Provided data –
────────────────────────────────────────

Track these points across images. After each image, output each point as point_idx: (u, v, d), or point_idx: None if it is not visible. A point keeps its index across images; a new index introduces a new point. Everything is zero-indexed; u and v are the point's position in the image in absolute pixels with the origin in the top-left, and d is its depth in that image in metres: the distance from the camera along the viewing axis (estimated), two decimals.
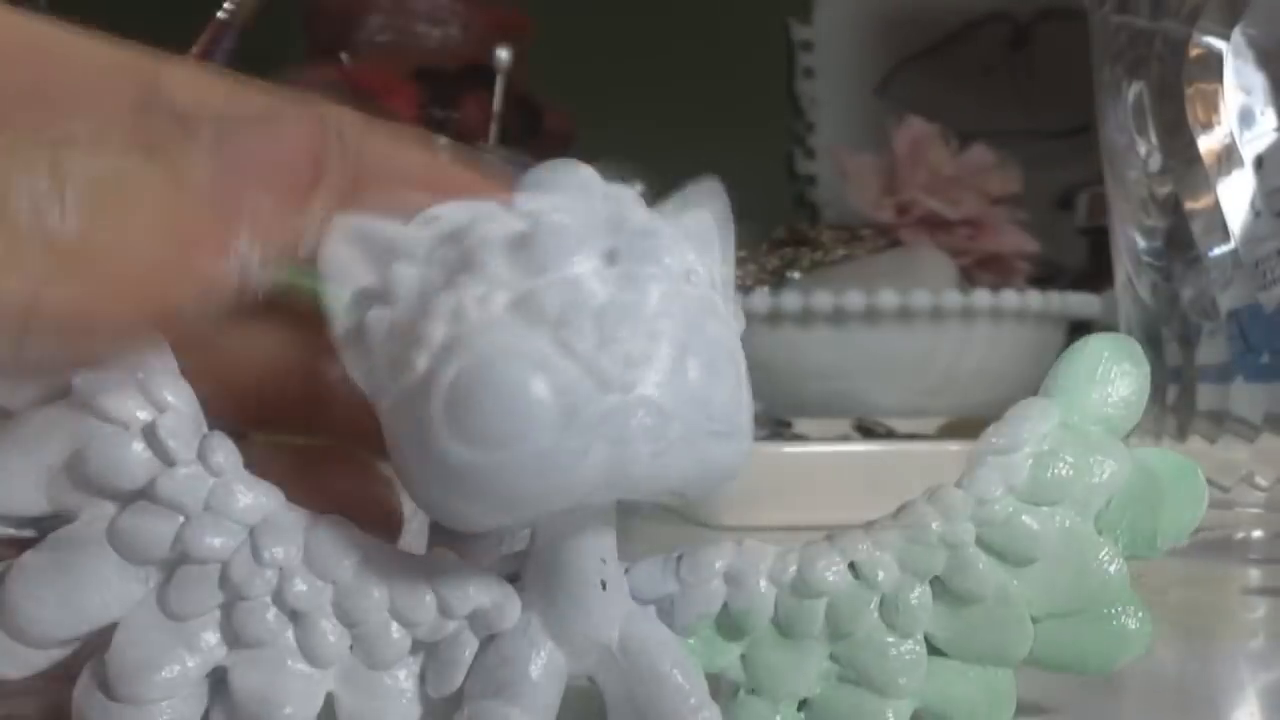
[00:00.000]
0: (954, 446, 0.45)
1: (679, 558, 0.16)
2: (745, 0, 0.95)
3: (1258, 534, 0.35)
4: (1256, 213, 0.34)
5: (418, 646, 0.15)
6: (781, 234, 0.72)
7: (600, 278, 0.14)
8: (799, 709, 0.17)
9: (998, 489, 0.17)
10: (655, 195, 0.16)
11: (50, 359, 0.15)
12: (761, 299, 0.59)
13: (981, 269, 0.73)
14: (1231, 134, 0.34)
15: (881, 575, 0.16)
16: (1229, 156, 0.34)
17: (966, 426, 0.52)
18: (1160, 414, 0.37)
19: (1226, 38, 0.34)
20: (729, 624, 0.16)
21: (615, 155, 0.19)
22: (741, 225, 0.16)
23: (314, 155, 0.16)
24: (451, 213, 0.15)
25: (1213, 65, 0.34)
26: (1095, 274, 0.69)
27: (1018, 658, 0.17)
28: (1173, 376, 0.36)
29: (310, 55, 0.73)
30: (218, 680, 0.15)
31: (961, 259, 0.72)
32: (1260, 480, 0.35)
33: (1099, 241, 0.58)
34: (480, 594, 0.15)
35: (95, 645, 0.15)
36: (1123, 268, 0.38)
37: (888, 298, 0.60)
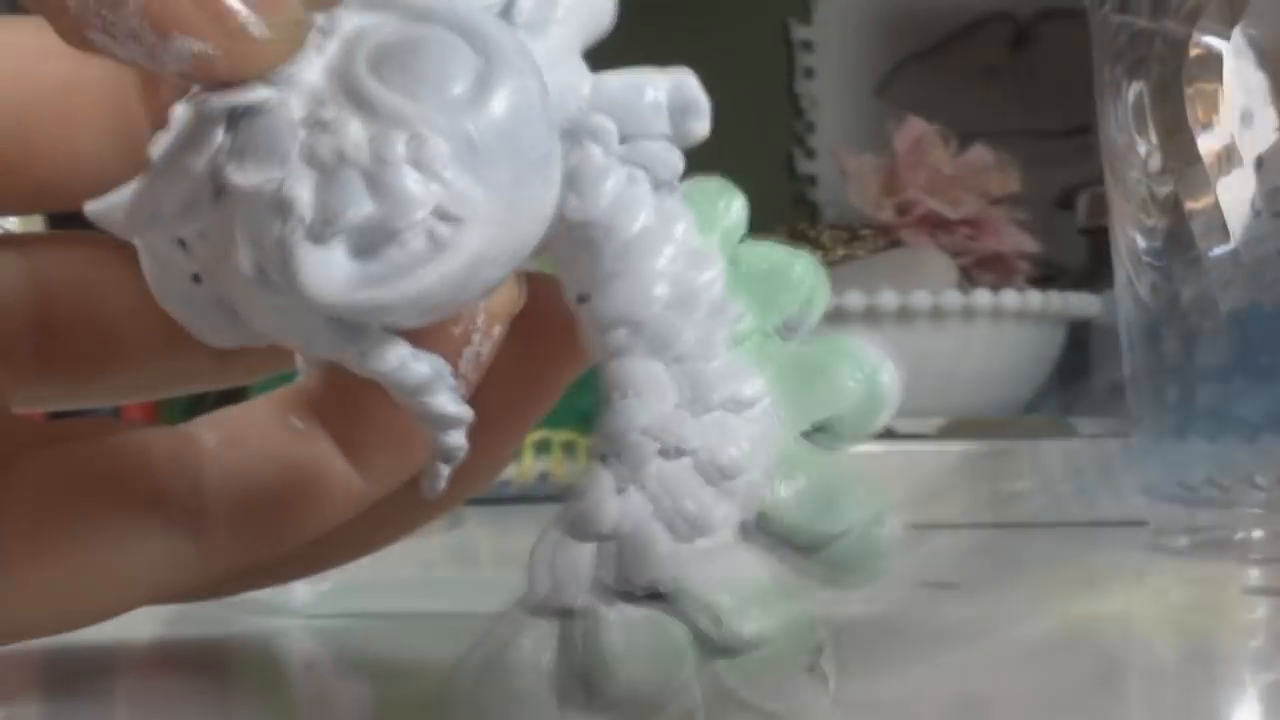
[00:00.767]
0: (954, 446, 0.45)
1: None
2: (745, 0, 0.95)
3: (1258, 534, 0.35)
4: (1256, 213, 0.34)
5: None
6: (781, 234, 0.72)
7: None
8: None
9: None
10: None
11: None
12: None
13: (981, 269, 0.73)
14: (1231, 134, 0.34)
15: None
16: (1229, 156, 0.34)
17: (966, 426, 0.52)
18: (1160, 414, 0.37)
19: (1226, 38, 0.34)
20: None
21: None
22: None
23: None
24: None
25: (1213, 65, 0.34)
26: (1095, 274, 0.69)
27: None
28: (1173, 376, 0.36)
29: None
30: None
31: (961, 259, 0.72)
32: (1260, 480, 0.35)
33: (1099, 241, 0.58)
34: None
35: None
36: (1123, 268, 0.38)
37: (888, 298, 0.60)
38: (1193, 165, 0.35)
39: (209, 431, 0.18)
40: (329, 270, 0.13)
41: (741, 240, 0.16)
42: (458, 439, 0.15)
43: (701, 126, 0.16)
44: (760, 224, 0.16)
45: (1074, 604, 0.30)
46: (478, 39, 0.14)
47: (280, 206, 0.13)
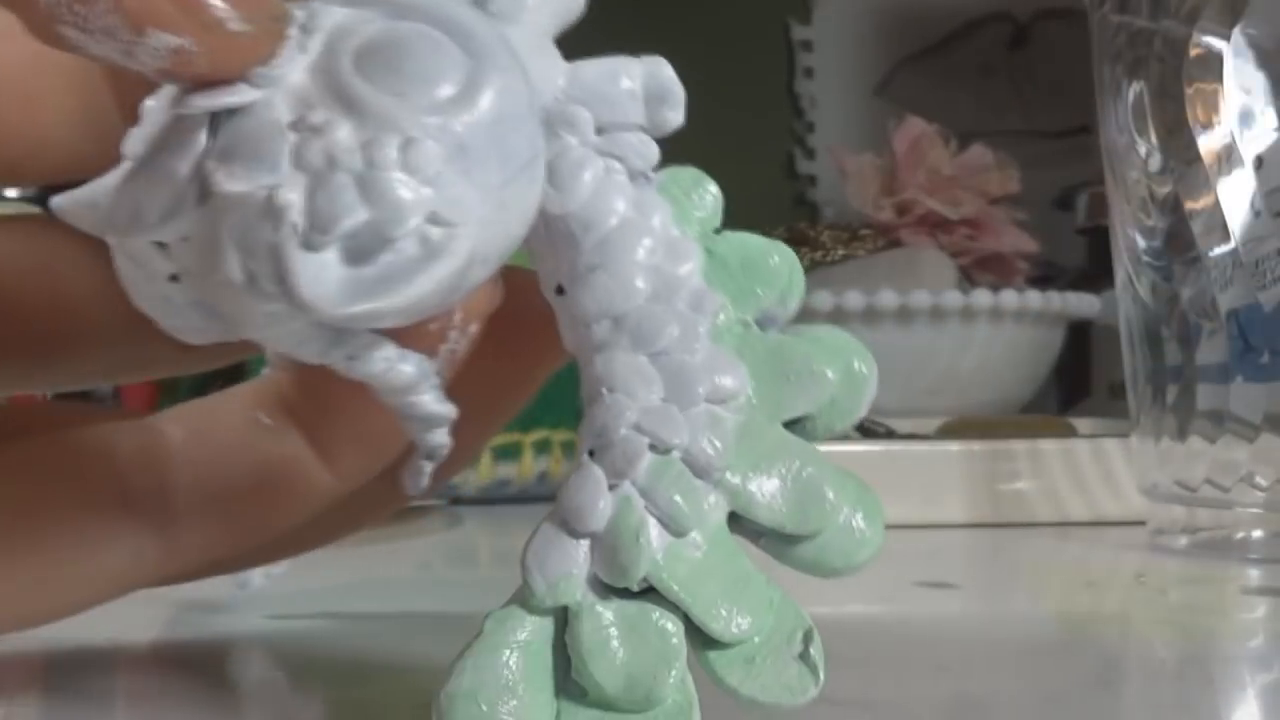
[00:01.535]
0: (954, 446, 0.45)
1: None
2: (745, 0, 0.95)
3: (1258, 534, 0.35)
4: (1256, 213, 0.34)
5: None
6: (782, 234, 0.72)
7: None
8: None
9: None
10: None
11: None
12: None
13: (981, 269, 0.73)
14: (1231, 134, 0.34)
15: None
16: (1229, 156, 0.34)
17: (966, 426, 0.52)
18: (1160, 414, 0.37)
19: (1226, 38, 0.34)
20: None
21: None
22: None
23: None
24: None
25: (1213, 65, 0.34)
26: (1095, 274, 0.69)
27: None
28: (1173, 376, 0.36)
29: None
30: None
31: (961, 259, 0.72)
32: (1260, 480, 0.35)
33: (1099, 241, 0.58)
34: None
35: None
36: (1123, 268, 0.38)
37: (887, 298, 0.60)
38: (1193, 165, 0.35)
39: (177, 426, 0.18)
40: (324, 277, 0.13)
41: (717, 231, 0.16)
42: (441, 437, 0.15)
43: (676, 115, 0.16)
44: (760, 224, 0.16)
45: (1074, 604, 0.30)
46: (463, 36, 0.14)
47: (272, 213, 0.13)
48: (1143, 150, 0.36)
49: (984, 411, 0.61)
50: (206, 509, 0.18)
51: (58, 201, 0.16)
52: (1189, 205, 0.35)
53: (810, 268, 0.68)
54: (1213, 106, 0.34)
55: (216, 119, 0.13)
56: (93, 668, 0.22)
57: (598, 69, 0.15)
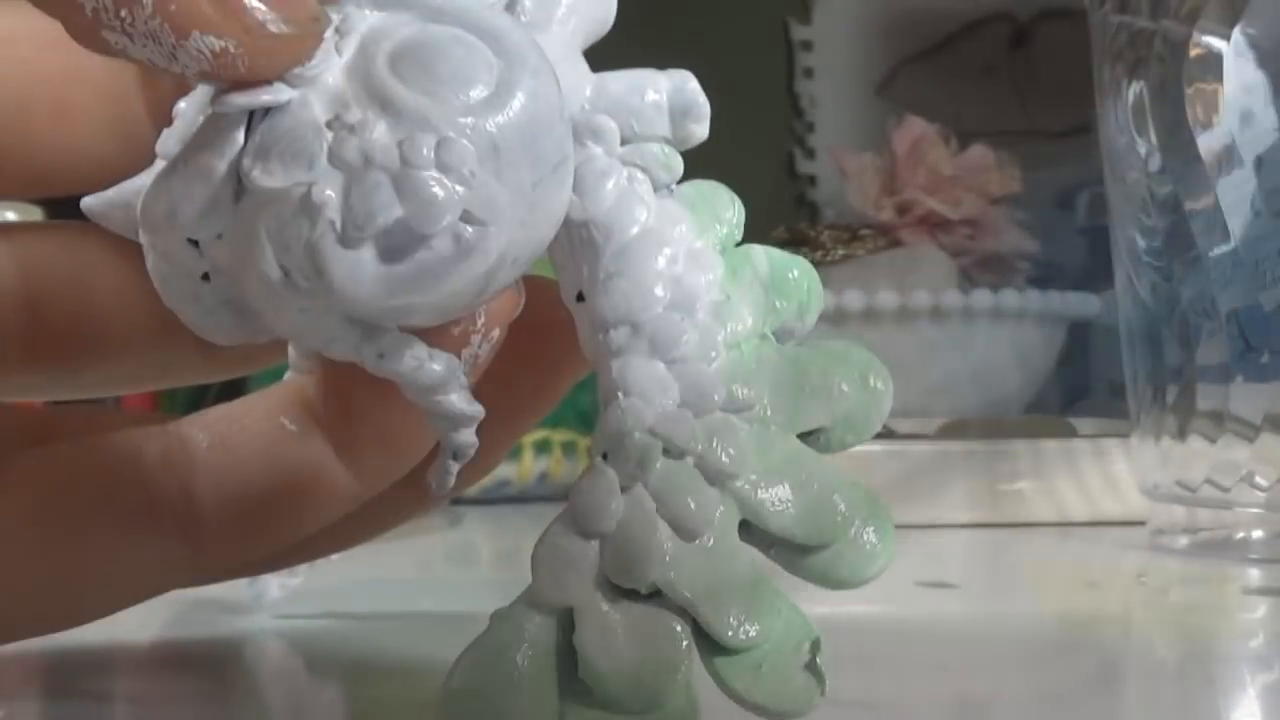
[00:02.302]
0: (954, 446, 0.45)
1: None
2: (745, 0, 0.95)
3: (1258, 534, 0.35)
4: (1256, 213, 0.34)
5: None
6: (781, 234, 0.72)
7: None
8: None
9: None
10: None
11: None
12: None
13: (981, 269, 0.73)
14: (1231, 134, 0.34)
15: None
16: (1229, 156, 0.34)
17: (966, 426, 0.52)
18: (1160, 414, 0.37)
19: (1226, 38, 0.34)
20: None
21: None
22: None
23: None
24: None
25: (1213, 65, 0.34)
26: (1095, 274, 0.69)
27: None
28: (1173, 376, 0.36)
29: None
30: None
31: (961, 259, 0.72)
32: (1260, 480, 0.35)
33: (1099, 241, 0.58)
34: None
35: None
36: (1123, 268, 0.38)
37: (887, 298, 0.60)
38: (1193, 165, 0.35)
39: (201, 431, 0.18)
40: (360, 273, 0.13)
41: (739, 243, 0.16)
42: (469, 436, 0.15)
43: (701, 129, 0.16)
44: (760, 224, 0.16)
45: (1074, 604, 0.30)
46: (494, 39, 0.14)
47: (309, 210, 0.13)
48: (1143, 150, 0.36)
49: (984, 411, 0.61)
50: (231, 514, 0.18)
51: (87, 202, 0.16)
52: (1189, 205, 0.35)
53: None
54: (1213, 106, 0.34)
55: (253, 119, 0.14)
56: (93, 668, 0.22)
57: (624, 81, 0.16)
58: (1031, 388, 0.66)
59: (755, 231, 0.16)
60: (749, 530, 0.15)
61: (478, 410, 0.15)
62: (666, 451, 0.15)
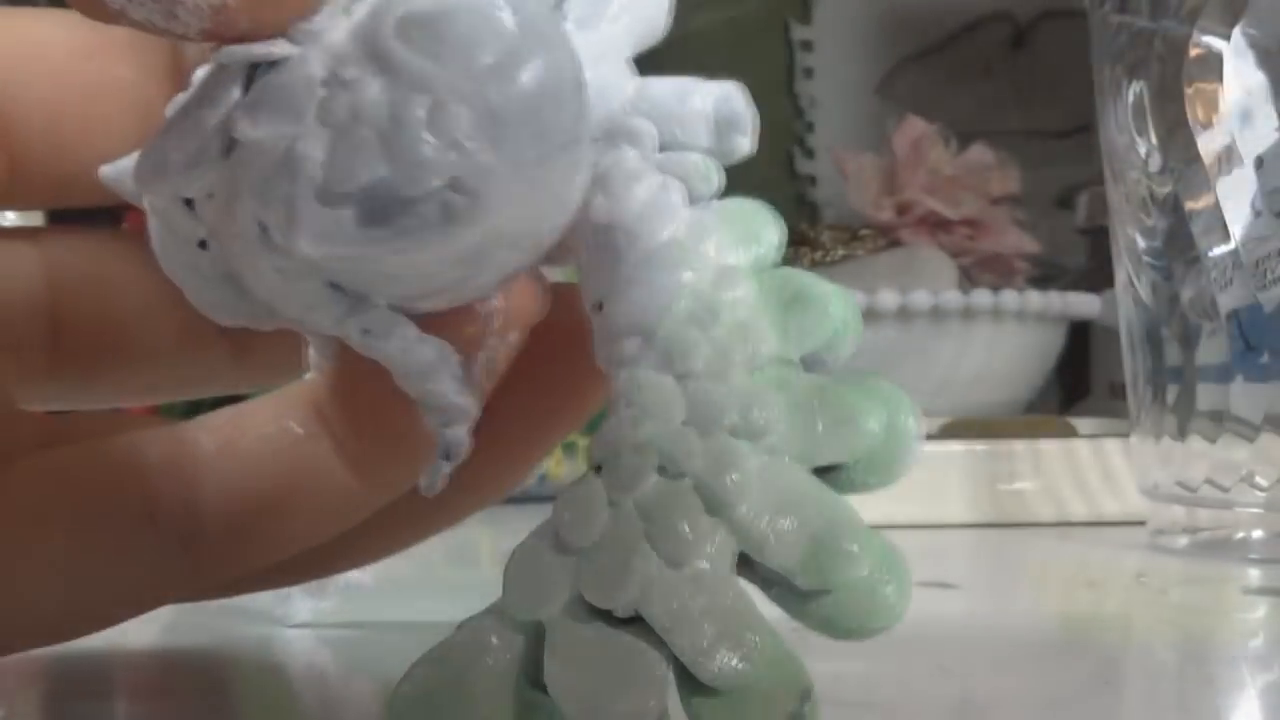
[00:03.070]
0: (955, 446, 0.45)
1: None
2: (745, 0, 0.95)
3: (1258, 534, 0.35)
4: (1256, 213, 0.34)
5: None
6: None
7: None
8: None
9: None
10: None
11: None
12: None
13: (981, 269, 0.73)
14: (1231, 134, 0.34)
15: None
16: (1229, 156, 0.34)
17: (966, 426, 0.52)
18: (1160, 414, 0.37)
19: (1226, 38, 0.34)
20: None
21: None
22: None
23: None
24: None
25: (1213, 65, 0.34)
26: (1095, 274, 0.69)
27: None
28: (1173, 376, 0.36)
29: None
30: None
31: (961, 259, 0.72)
32: (1260, 480, 0.35)
33: (1099, 241, 0.58)
34: None
35: None
36: (1123, 268, 0.38)
37: (888, 298, 0.60)
38: (1193, 165, 0.35)
39: (205, 435, 0.18)
40: (335, 232, 0.13)
41: (775, 265, 0.15)
42: (459, 434, 0.15)
43: (745, 143, 0.15)
44: None
45: (1074, 604, 0.30)
46: (513, 12, 0.13)
47: (290, 163, 0.13)
48: (1143, 150, 0.36)
49: (984, 411, 0.61)
50: (236, 522, 0.17)
51: (105, 169, 0.16)
52: (1189, 205, 0.35)
53: (810, 268, 0.68)
54: (1213, 106, 0.34)
55: (253, 76, 0.13)
56: (93, 668, 0.22)
57: (669, 86, 0.15)
58: (1031, 388, 0.66)
59: None
60: (749, 566, 0.14)
61: (470, 404, 0.15)
62: (663, 469, 0.14)
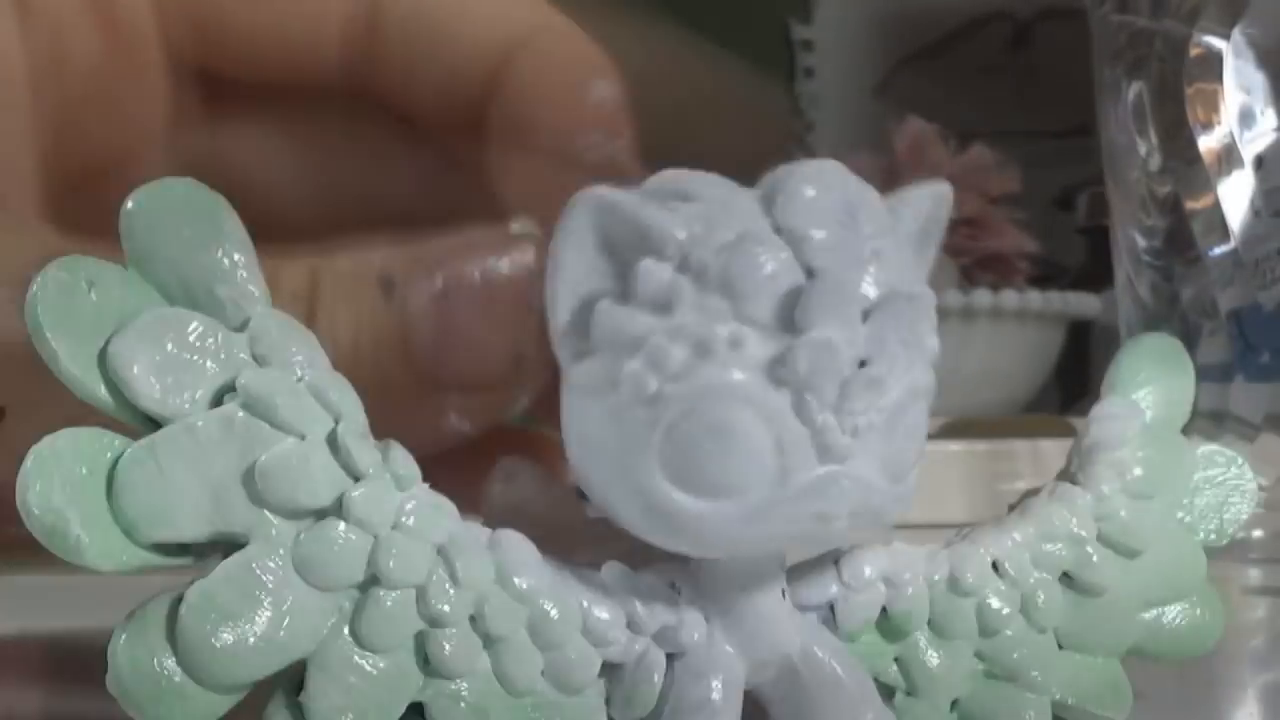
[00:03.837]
0: (954, 446, 0.45)
1: (835, 562, 0.16)
2: (745, 0, 0.95)
3: (1258, 534, 0.35)
4: (1256, 213, 0.34)
5: (606, 668, 0.15)
6: None
7: (852, 342, 0.13)
8: (950, 709, 0.17)
9: (1112, 484, 0.18)
10: None
11: None
12: None
13: (981, 269, 0.73)
14: (1231, 134, 0.34)
15: (1023, 574, 0.17)
16: (1229, 156, 0.34)
17: (966, 426, 0.52)
18: None
19: (1226, 38, 0.34)
20: (888, 627, 0.16)
21: None
22: None
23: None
24: (710, 206, 0.13)
25: (1213, 65, 0.34)
26: (1095, 274, 0.69)
27: (1126, 647, 0.17)
28: None
29: None
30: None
31: (961, 259, 0.72)
32: (1260, 480, 0.35)
33: (1099, 241, 0.58)
34: (665, 610, 0.15)
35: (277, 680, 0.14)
36: (1123, 268, 0.38)
37: None
38: (1193, 165, 0.35)
39: None
40: None
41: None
42: None
43: None
44: None
45: None
46: None
47: None
48: (1143, 150, 0.36)
49: (985, 411, 0.61)
50: None
51: None
52: (1189, 205, 0.35)
53: None
54: (1213, 106, 0.34)
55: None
56: (93, 667, 0.22)
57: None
58: (1031, 388, 0.66)
59: None
60: None
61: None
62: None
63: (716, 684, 0.15)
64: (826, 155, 0.14)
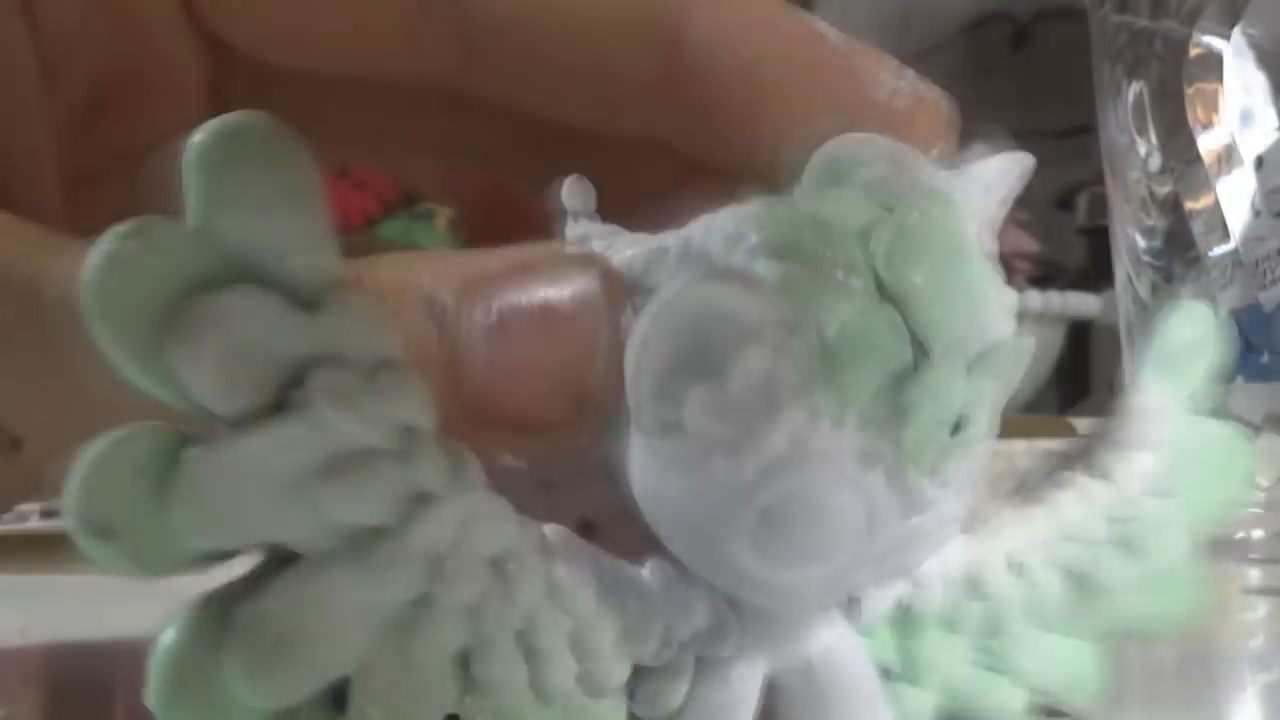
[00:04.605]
0: None
1: None
2: None
3: (1258, 534, 0.35)
4: (1256, 213, 0.34)
5: (636, 671, 0.14)
6: None
7: (952, 407, 0.13)
8: None
9: (1139, 485, 0.17)
10: None
11: None
12: None
13: None
14: (1231, 134, 0.34)
15: (1040, 576, 0.17)
16: (1229, 156, 0.34)
17: None
18: None
19: (1226, 38, 0.34)
20: (902, 620, 0.16)
21: None
22: None
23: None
24: (811, 272, 0.13)
25: (1213, 65, 0.34)
26: (1095, 274, 0.69)
27: (1116, 634, 0.17)
28: None
29: None
30: None
31: None
32: (1260, 480, 0.35)
33: (1099, 241, 0.58)
34: (703, 616, 0.14)
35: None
36: (1123, 268, 0.38)
37: None
38: (1193, 165, 0.35)
39: None
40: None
41: None
42: None
43: None
44: None
45: None
46: None
47: None
48: (1143, 150, 0.36)
49: None
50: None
51: None
52: (1189, 205, 0.35)
53: None
54: (1213, 106, 0.34)
55: None
56: (93, 666, 0.22)
57: None
58: (1031, 388, 0.66)
59: None
60: None
61: None
62: None
63: (742, 689, 0.15)
64: None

────────────────────────────────────────

Task requirements –
Using the entries above, extract exactly the lines from the one that contains "34: (480, 594, 0.15)" through the one that contains "55: (216, 119, 0.13)". Do not carry over any pictures.

Response to this exercise –
34: (480, 594, 0.15)
35: (95, 645, 0.15)
36: (1123, 268, 0.38)
37: (888, 298, 0.60)
[00:00.767]
0: (954, 446, 0.45)
1: None
2: (745, 0, 0.95)
3: (1258, 534, 0.35)
4: (1256, 213, 0.34)
5: None
6: (781, 234, 0.72)
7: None
8: None
9: None
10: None
11: None
12: None
13: (981, 269, 0.73)
14: (1231, 134, 0.34)
15: None
16: (1229, 156, 0.34)
17: (966, 426, 0.52)
18: (1160, 414, 0.37)
19: (1226, 38, 0.34)
20: None
21: None
22: None
23: None
24: None
25: (1213, 65, 0.34)
26: (1095, 274, 0.69)
27: None
28: (1173, 376, 0.36)
29: None
30: None
31: (961, 259, 0.72)
32: (1260, 480, 0.35)
33: (1099, 241, 0.58)
34: None
35: None
36: (1123, 268, 0.38)
37: (888, 298, 0.60)
38: (1193, 165, 0.35)
39: (209, 431, 0.18)
40: (329, 270, 0.13)
41: (741, 240, 0.16)
42: (458, 439, 0.15)
43: (701, 126, 0.16)
44: (760, 224, 0.16)
45: (1074, 604, 0.30)
46: (478, 39, 0.14)
47: (280, 206, 0.13)
[00:01.535]
0: (954, 446, 0.45)
1: None
2: (745, 0, 0.95)
3: (1258, 534, 0.35)
4: (1256, 213, 0.34)
5: None
6: (782, 234, 0.72)
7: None
8: None
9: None
10: None
11: None
12: None
13: (981, 269, 0.73)
14: (1231, 134, 0.34)
15: None
16: (1229, 156, 0.34)
17: (966, 426, 0.52)
18: (1160, 414, 0.37)
19: (1226, 38, 0.34)
20: None
21: None
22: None
23: None
24: None
25: (1213, 65, 0.34)
26: (1095, 274, 0.69)
27: None
28: (1173, 376, 0.36)
29: None
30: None
31: (961, 259, 0.72)
32: (1260, 480, 0.35)
33: (1099, 241, 0.58)
34: None
35: None
36: (1123, 268, 0.38)
37: (887, 298, 0.60)
38: (1193, 165, 0.35)
39: (177, 426, 0.18)
40: (324, 277, 0.13)
41: (717, 231, 0.16)
42: (441, 437, 0.15)
43: (676, 115, 0.16)
44: (760, 224, 0.16)
45: (1074, 604, 0.30)
46: (463, 36, 0.14)
47: (272, 213, 0.13)
48: (1143, 150, 0.36)
49: (984, 411, 0.61)
50: (206, 509, 0.18)
51: (58, 201, 0.16)
52: (1189, 205, 0.35)
53: (810, 268, 0.68)
54: (1213, 106, 0.34)
55: (216, 119, 0.13)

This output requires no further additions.